Здание бывшей комендатуры лагерного отделения при кирпичном заводе лагеря военнопленных N 190. 1994 г. Фото: Соколов Петр Петрович
Улица Студенческая. Барак при кирпичном заводе. 1994 г. Фото: Соколов Петр Петрович
Потом три пустовавших дома обнесли высоким забором, по углам поставили вышки, где днем и ночью стояли часовые. Огородили и территорию кирпичного завода, для прохода в поселок оставили только узкую тропинку. Для нас это было плохо, потому что нас отрезали от пруда, в котором часть жителей поселка брала воду.
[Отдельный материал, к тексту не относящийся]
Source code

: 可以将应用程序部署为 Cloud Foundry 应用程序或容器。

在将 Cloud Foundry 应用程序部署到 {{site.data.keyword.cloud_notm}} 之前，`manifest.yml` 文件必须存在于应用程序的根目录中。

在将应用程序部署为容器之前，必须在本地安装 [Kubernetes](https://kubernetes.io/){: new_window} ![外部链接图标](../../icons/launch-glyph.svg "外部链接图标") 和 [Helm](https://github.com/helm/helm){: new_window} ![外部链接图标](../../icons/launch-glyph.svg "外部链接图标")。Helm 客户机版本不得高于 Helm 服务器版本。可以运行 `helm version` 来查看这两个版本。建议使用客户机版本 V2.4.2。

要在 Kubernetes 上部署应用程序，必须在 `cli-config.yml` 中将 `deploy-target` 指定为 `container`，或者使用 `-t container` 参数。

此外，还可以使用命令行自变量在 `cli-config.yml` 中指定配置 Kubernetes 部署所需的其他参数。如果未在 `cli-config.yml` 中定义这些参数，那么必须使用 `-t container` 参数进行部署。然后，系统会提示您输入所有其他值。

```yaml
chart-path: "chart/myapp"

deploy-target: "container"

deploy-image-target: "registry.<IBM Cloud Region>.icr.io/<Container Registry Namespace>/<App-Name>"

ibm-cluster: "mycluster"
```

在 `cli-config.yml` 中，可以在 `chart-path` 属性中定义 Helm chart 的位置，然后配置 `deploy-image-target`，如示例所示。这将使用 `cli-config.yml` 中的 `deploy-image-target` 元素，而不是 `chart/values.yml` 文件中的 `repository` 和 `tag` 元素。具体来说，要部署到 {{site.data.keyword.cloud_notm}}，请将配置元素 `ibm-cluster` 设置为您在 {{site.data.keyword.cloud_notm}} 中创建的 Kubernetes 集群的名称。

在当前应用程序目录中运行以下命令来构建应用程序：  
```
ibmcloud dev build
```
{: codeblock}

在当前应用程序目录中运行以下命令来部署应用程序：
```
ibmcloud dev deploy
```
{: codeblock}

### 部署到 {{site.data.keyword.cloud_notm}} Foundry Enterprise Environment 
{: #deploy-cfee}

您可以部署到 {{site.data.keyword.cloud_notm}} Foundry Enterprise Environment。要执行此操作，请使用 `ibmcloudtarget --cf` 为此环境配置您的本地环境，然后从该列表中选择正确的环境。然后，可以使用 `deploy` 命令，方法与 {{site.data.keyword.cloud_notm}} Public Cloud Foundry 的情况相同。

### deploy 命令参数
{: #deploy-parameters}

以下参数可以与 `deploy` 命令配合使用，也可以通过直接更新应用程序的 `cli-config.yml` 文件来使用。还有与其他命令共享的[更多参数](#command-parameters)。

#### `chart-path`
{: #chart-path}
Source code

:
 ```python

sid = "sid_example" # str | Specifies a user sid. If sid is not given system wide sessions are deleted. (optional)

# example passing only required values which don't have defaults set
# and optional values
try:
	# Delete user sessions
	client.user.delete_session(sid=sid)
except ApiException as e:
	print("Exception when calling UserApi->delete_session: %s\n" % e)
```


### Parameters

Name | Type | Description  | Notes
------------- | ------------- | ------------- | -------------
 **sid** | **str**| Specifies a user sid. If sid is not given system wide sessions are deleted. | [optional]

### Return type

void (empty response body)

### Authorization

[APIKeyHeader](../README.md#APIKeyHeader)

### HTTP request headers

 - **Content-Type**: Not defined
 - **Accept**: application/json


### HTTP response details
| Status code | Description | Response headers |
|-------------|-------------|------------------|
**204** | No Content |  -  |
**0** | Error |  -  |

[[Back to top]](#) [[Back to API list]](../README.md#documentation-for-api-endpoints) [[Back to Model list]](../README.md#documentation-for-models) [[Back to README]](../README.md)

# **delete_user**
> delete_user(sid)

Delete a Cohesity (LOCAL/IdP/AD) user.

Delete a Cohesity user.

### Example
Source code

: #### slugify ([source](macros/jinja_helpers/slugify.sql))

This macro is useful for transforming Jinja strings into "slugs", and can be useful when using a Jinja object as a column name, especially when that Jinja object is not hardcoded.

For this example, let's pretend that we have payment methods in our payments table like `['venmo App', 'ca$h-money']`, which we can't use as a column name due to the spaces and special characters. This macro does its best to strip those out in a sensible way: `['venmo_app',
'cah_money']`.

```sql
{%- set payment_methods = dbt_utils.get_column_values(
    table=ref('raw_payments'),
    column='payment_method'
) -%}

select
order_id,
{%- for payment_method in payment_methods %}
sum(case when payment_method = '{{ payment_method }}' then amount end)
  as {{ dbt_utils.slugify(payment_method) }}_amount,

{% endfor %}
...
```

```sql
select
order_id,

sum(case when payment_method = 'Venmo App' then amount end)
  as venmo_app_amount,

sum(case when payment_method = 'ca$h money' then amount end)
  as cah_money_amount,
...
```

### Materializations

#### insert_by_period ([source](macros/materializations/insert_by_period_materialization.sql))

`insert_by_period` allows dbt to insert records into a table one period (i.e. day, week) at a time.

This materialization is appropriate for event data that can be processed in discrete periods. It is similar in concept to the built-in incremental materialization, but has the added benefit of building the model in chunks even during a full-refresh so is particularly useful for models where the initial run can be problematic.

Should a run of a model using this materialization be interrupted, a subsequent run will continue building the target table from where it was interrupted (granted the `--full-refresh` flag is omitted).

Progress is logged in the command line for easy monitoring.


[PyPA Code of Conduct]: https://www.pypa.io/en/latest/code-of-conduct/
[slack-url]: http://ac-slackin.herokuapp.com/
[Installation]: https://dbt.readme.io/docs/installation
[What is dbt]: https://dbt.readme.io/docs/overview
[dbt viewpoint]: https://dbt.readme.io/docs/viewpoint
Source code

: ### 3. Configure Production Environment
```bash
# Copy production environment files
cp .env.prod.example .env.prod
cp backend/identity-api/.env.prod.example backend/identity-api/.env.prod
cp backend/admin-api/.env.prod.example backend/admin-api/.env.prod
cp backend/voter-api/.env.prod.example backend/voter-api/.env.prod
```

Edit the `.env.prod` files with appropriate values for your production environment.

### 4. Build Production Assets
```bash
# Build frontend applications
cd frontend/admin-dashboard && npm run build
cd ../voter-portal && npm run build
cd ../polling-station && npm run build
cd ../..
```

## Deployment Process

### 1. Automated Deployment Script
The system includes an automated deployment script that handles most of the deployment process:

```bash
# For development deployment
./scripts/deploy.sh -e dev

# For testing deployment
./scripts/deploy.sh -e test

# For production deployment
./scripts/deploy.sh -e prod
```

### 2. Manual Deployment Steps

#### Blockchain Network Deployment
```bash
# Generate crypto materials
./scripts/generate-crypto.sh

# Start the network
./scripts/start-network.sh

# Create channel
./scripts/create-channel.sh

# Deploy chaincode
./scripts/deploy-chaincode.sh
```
На заводе стали работать пленные, мы к ним привыкли, даже перестали обращать на них внимание. Прямо под нашими окнами у них была столовая, административное здание. С другой стороны шумели вагонетки с глиной, которую они копали в глубоких котлованах лопатами. Летом я часто проползала под забором, ложилась на землю - край котлована - и смотрела, как пленные работали. Они копали глину по системе, уступами в шахматном порядке. На каждом уступе два или три человека кидали лопатами глину в одну вагонетку, которая стояла далеко внизу, привязанная к тросу. Я удивлялась, как точно рассчитанными движениями 30 человек попадают в вагонетку, и ни одного броска мимо. Пленные построили свой поселок, где и жили. Мы называли его Фрнцбургом. Он находится на левой стороне Стрелецкого оврага (в районе нынешней больницы ВТЗ)» (В.В. Ладьина, «Мое военное детство»).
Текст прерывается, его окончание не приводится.